Palestinians living inside what is now called Israel call themselves “1948 Palestinians”. They are holding on more and more to their Palestinian identity in the face of the escalation of oppression by the far right in Israel, discriminatory laws and an increasing number of hate crimes committed by extremist Jews.
Ten thousand 1948 Palestinians participated in a rally under the banner “Day of Return” in the village of Loubiya, Galilee, holding Palestine flags to commemorate the passing of 66 years since the beginning of the Palestinian Nakba (Catastrophe). The 500+ Palestinian towns and villages wiped off the map by Israel since 1948 were remembered by the protesters along with those Palestinian refugees killed in the Yarmouk refugee camp in Damascus, which has been under siege by forces loyal to the Syrian regime.
The protest sparked angry reactions from Israeli Foreign Minister Avigdor Lieberman, who accused the participants of being “part of a fifth column seeking to destroy the state of Israel”. Lieberman wrote on his Facebook page, “I suggest the next time they walk to Ramallah and remain there.”
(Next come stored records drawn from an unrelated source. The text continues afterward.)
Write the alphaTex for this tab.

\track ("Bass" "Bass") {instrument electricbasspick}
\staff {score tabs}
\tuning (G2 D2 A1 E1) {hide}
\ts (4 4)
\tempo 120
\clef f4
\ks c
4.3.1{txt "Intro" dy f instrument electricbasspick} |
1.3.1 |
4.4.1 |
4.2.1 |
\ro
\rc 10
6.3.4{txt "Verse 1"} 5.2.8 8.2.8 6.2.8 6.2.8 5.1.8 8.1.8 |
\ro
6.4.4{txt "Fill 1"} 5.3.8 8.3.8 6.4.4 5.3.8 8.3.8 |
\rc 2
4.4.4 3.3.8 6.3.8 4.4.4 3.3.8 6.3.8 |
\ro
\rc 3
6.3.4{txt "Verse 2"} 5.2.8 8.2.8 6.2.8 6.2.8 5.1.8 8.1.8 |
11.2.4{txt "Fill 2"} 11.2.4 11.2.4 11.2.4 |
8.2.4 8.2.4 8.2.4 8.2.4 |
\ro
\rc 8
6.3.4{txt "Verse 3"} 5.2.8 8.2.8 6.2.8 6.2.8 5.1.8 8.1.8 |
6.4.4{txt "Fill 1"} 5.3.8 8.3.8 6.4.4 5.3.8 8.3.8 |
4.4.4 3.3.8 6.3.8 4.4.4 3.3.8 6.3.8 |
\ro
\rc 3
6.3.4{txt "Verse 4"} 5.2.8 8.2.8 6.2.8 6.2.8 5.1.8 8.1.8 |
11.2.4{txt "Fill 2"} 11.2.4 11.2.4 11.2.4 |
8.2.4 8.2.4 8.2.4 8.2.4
The Palestinians commemorate the memory of the Nakba on May 15th every year. That is when, in 1948, around three-quarters of a million Palestinians were forced to flee from their homes by the Jewish militias and nascent Israeli state. Nadim Nashef, the director of Baladna Alshababiya association in Haifa, stated that patriotic awareness has never left the Palestinians inside the 1948 occupied territory, despite there being ups and downs. “The policies of the discriminatory Israeli government in the past years has heightened the awareness of the youth,” he added, “even those who tried to separate themselves from the political reality.” He pointed to laws such as the one which bans the commemoration of the Nakba in official organisations, which has achieved the opposite effect to that which was intended. “Instead of weakening Palestinian identity, it has strengthened it.”
The Palestinians of 1948 represent around 20 per cent of the population of Israel, coming from the 160,000 Palestinians who remained on their land after the declaration of the Israeli State in 1948. Despite them holding Israeli nationality, the Palestinians of 1948 are treated more or less as second class citizens and are discriminated against by the authorities, especially in matters relating to work and daily life. Professor Motti Kedar, an Israeli scholar of Arabic literature at Bar-llan University in Tel Aviv, says that the vengeful crimes and practices of the extreme Jews against the Arab minority is racism. “The burning of cars and puncturing of tyres merely inflame nationalist sentiment and add a sense of marginalisation,” he added.
Attacks carried out by extremist Jews have increased in the past weeks and are known as “Price tag” attacks targeting Palestinians and Arabs inside Israel. These attacks include the destruction and vandalism of Palestinian properties, the burning of cars and Christian and Muslim places of worship, and the uprooting and damaging of olive trees. Numerous calls have been made to the Israeli government to pass the issue on to the internal security forces (Shin Bet) and to consider the attackers as terrorists. “There is a feeling of brotherhood towards other Palestinians but the Palestinians of 1948 prefer to live in Israel than any other Middle East alternative,” noted Kedar.
Large numbers of 1948 Palestinians visit the West Bank on their weekends, going to cities like Jericho, Bethlehem, Ramallah and Nablus to shop. Abu Hussein, owner of a clothes store in Nablus in the occupied West Bank, says that customers from 1948 Palestine boost the local market, which is important, “especially in the current economic climate”. One “1948” customer, Shaher Muhamed from Umm al-Fahm, aged 50, commented: “The Palestinian people are one wherever they may be. It’s true that I hold Israeli nationality but my heart is Arabic and Palestinian and will remain so.”